Angles 'n' Attitudes
Wayne Townsend is the curator of the Dufferin
County Museum and Archives. His new book, Orangeville, the Heart of Dufferin County, was flying off the sales table last week when Nancy Frater of BookLore launched it at a wine and finger food reception. Old residents, those more recently arrived and those who have occasional business in the administrative and shopping centre of the county should snap it up in its first edition. A century hence it will still be being read, as is the Revd Henry Scadding's 1873 book, Toronto of Old, long after those who read this have travelled on in the March of Time.

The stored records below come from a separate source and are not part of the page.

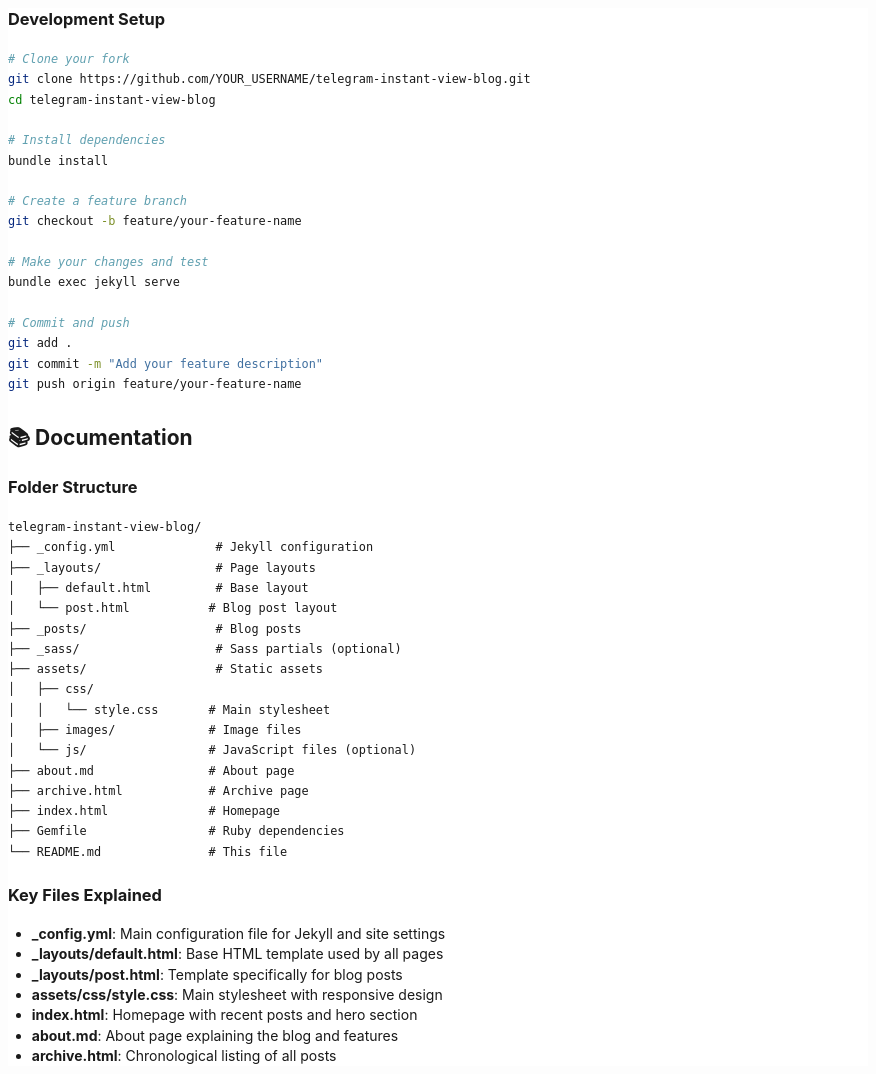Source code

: ### Development Setup

```bash
# Clone your fork
git clone https://github.com/YOUR_USERNAME/telegram-instant-view-blog.git
cd telegram-instant-view-blog

# Install dependencies
bundle install

# Create a feature branch
git checkout -b feature/your-feature-name

# Make your changes and test
bundle exec jekyll serve

# Commit and push
git add .
git commit -m "Add your feature description"
git push origin feature/your-feature-name
```

## 📚 Documentation

### Folder Structure

```
telegram-instant-view-blog/
├── _config.yml              # Jekyll configuration
├── _layouts/                # Page layouts
│   ├── default.html         # Base layout
│   └── post.html           # Blog post layout
├── _posts/                  # Blog posts
├── _sass/                   # Sass partials (optional)
├── assets/                  # Static assets
│   ├── css/
│   │   └── style.css       # Main stylesheet
│   ├── images/             # Image files
│   └── js/                 # JavaScript files (optional)
├── about.md                # About page
├── archive.html            # Archive page
├── index.html              # Homepage
├── Gemfile                 # Ruby dependencies
└── README.md               # This file
```

### Key Files Explained

- **_config.yml**: Main configuration file for Jekyll and site settings
- **_layouts/default.html**: Base HTML template used by all pages
- **_layouts/post.html**: Template specifically for blog posts
- **assets/css/style.css**: Main stylesheet with responsive design
- **index.html**: Homepage with recent posts and hero section
- **about.md**: About page explaining the blog and features
- **archive.html**: Chronological listing of all posts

This writer is not sure that the Big Orange, whatever its preeminence, should be styled "the heart" of Dufferin. It is certainly not its heartland. A glance at the map suggests it to be, rather, the fulcrum on which the county balances. A fulcrum is the point of balance of a see-saw. Whatever Orangeville is or will become, it began as both a see and a saw place. Arrivals from the old colonies below the border and those from Ireland came to see what their chances of survival might be here in the bush at the headwaters of three rivers and to saw the dense local forest into houses, barns, mills and shops.

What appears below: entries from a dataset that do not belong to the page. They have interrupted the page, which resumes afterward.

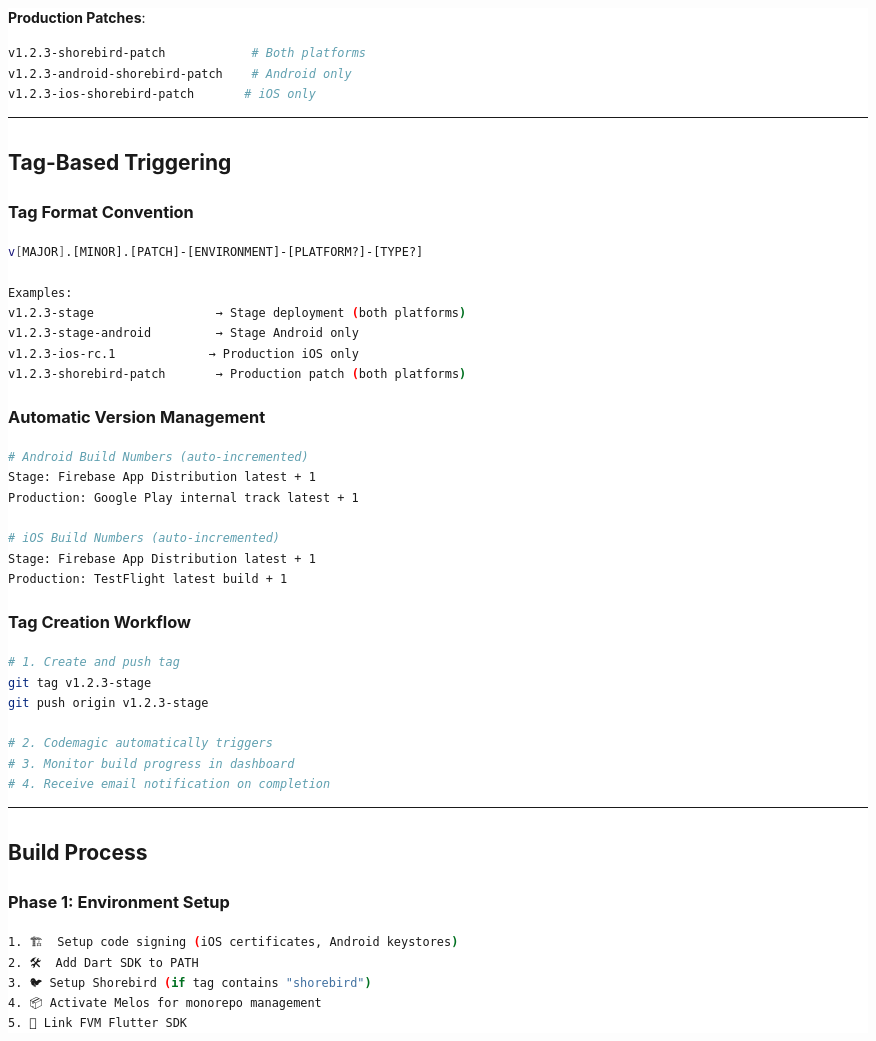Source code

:**Production Patches**:
```bash
v1.2.3-shorebird-patch            # Both platforms  
v1.2.3-android-shorebird-patch    # Android only
v1.2.3-ios-shorebird-patch       # iOS only
```

---

## Tag-Based Triggering

### Tag Format Convention
```bash
v[MAJOR].[MINOR].[PATCH]-[ENVIRONMENT]-[PLATFORM?]-[TYPE?]

Examples:
v1.2.3-stage                 → Stage deployment (both platforms)
v1.2.3-stage-android         → Stage Android only
v1.2.3-ios-rc.1             → Production iOS only  
v1.2.3-shorebird-patch       → Production patch (both platforms)
```

### Automatic Version Management
```bash
# Android Build Numbers (auto-incremented)
Stage: Firebase App Distribution latest + 1
Production: Google Play internal track latest + 1

# iOS Build Numbers (auto-incremented)  
Stage: Firebase App Distribution latest + 1
Production: TestFlight latest build + 1
```

### Tag Creation Workflow
```bash
# 1. Create and push tag
git tag v1.2.3-stage
git push origin v1.2.3-stage

# 2. Codemagic automatically triggers
# 3. Monitor build progress in dashboard
# 4. Receive email notification on completion
```

---

## Build Process

### Phase 1: Environment Setup
```bash
1. 🏗️  Setup code signing (iOS certificates, Android keystores)
2. 🛠️  Add Dart SDK to PATH  
3. 🐦 Setup Shorebird (if tag contains "shorebird")
4. 📦 Activate Melos for monorepo management
5. 🔗 Link FVM Flutter SDK
```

Townsend, whose solidly Anglo Saxon name evokes memories of A.A. Milne's precocious youngster who warned his mother that she must never go down to the end of the town without consulting him, has done the county town a signal service. He takes us to the end of the town and back several times over, sometimes on a slow walk and at others on a historical pogo stick on which the trip is no end of fun. He sorts out for us the complicated Orange Lawrence and Jesse Ketchum family trees and their dual contributions to Orangeville's development. The methodical Jesse was responsible for the town's numbered streets above the Orangeville Broadway. He remembered Little Old New York and favoured a similar grid plan The tangle of streets below it was Orange's fault - or fancy.
There are now some millions of people who see Canada as the kind of country that the United States started out to be but for one reason or another failed to become. They come here still, as they have since the days of Western Indian genocide and the brewing War between the States, in search of "the peaceable kingdom" that accepts all newcomers but doesn't try to build yet another world empire on the backs of industrious immigrants, brave soldiers or impoverished minorities. And there were the homeless folk from places where either the potato or other crops or careers had failed, who hoped to re-invent themselves in a new land.. While so many nations fight and die, is Canada the first post-national country? Some are saying so. We'll have to figure out what that means.
After stones and tree stumps had been torn or burnt out of hundreds of acres in these highlands 1500/1600 feet above sea level, saw and grist mills began to be built. The snowy winters facilitated the drawing of logs and grain to them.. A tannery and a foundry were followed by food, clothing and furniture shops and factories. Thus far the town's development was similar to that of scores of other market centres that grew up in the hinterland of older settlements on the British North American shores of the Great Lakes and the St. Lawrence waterway.
The construction of the 1848 Toronto-Sydenham Colonization Road through Mono Mills into Orangeville and the 1860 northward reach of the 1860 Prince of Wales Road increased the accessibility of lands that had, since the retreat of the glaciers 10,000 years before, been an almost impenetrable bush. As late as the 1920s none of the roads were easy to travel. It was in that period that Orangeville's gravel streets began to be paved. An Ontario Motor League road book of the time warned against the roughness of Highway 10 north of Claude and the difficulty posed in some weather by the Caledon Mountain.
The arrival of the Toronto, Grey and Bruce Railway in Orangeville in 1871 ended the town's pioneer era. Both passengers and freight began to move daily between Dufferinshire and the lake ports of Toronto and Owen Sound. Orangeville's town hall (1875) and the Dufferin County courthouse (1880) are impressive monuments to the heyday of both the Queen Empress Victoria and of the railroads.
The arrival of newcomers to the area and the departure to places like West Toronto Junction and Hamilton of the children of settlers who had cleared the farms began a demographic change that is accelerating and that will increase in the coming decade. While the county town's population will, it is expected, be capped at about 35,000 there remains the problem of each household owning two, three and four automobiles. Together with the traffic passing by on two provincial highways, an ecological problem looms.
The Townsend book records (p. 85) an undated complaint that Orangeville began long ago to suffer from a traffic problem. A farmer's wife explained in a letter to the press that she foresaw a slow decline for the town. She and her neighbours were afraid to go there "on account of the automobile nuisance". They ran "the risk of being killed". They could, she wrote, send to Toronto (presumably via Eaton's catalogue) for everything other than groceries.
There were other risks involved in visits to town, especially on Saturday shopping nights in the horse and buggy days. Orangeville had more taverns than churches and drunkenness in the streets could, many thought, pose a greater danger than the frequent train wrecks that took place outside the town. In 1910 "temperance' advocates and then, during World War I, "prohibition" drove the public sale of alcohol first out to such unruly places as Grand Valley and then to illegal private production centres.
On pages 215 ad 218 names are spelled different ways on the same page due to faulty editing. But get to BookLore and buy Townsend's informative book.